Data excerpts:
════════════════════

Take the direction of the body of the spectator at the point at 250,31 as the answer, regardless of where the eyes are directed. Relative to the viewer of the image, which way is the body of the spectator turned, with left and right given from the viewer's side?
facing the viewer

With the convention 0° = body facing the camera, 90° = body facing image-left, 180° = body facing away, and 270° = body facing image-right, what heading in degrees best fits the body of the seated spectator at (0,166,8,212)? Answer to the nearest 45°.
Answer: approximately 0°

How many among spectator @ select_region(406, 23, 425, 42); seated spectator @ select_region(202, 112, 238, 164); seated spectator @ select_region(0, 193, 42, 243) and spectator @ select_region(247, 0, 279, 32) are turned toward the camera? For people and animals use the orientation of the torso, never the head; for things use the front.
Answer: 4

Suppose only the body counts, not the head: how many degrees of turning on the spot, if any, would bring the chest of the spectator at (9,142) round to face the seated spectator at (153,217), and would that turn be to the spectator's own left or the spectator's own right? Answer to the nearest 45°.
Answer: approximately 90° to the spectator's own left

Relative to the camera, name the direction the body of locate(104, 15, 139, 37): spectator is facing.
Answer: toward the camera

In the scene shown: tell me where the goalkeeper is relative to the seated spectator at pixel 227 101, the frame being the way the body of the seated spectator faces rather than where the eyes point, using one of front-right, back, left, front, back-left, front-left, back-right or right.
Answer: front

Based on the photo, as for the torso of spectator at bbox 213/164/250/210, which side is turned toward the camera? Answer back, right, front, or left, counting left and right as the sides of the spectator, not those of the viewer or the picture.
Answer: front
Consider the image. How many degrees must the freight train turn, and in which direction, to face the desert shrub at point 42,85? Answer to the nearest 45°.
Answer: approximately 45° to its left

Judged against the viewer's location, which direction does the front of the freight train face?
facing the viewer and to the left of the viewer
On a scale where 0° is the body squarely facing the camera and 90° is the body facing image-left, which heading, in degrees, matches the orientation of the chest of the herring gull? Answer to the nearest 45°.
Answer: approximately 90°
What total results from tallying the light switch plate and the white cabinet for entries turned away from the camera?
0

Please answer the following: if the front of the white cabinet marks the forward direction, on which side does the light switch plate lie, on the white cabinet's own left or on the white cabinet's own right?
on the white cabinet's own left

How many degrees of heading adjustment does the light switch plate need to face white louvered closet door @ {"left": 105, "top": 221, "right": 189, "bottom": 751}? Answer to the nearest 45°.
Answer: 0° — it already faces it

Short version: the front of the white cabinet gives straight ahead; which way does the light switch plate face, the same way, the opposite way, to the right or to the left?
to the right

════════════════════

Quote the lines of the listing between the line containing "Suppose only the" and the line containing "Answer: toward the camera", inclusive.

Suppose only the body counts, not the head: how many degrees of turning on the spot, if any, would bring the chest of the spectator at (9,142) round to face the seated spectator at (153,217), and would that turn be to the spectator's own left or the spectator's own right? Answer to the nearest 45°.
Answer: approximately 90° to the spectator's own left

Relative to the camera, name the direction the body of locate(104, 15, 139, 37): spectator is facing.
Answer: toward the camera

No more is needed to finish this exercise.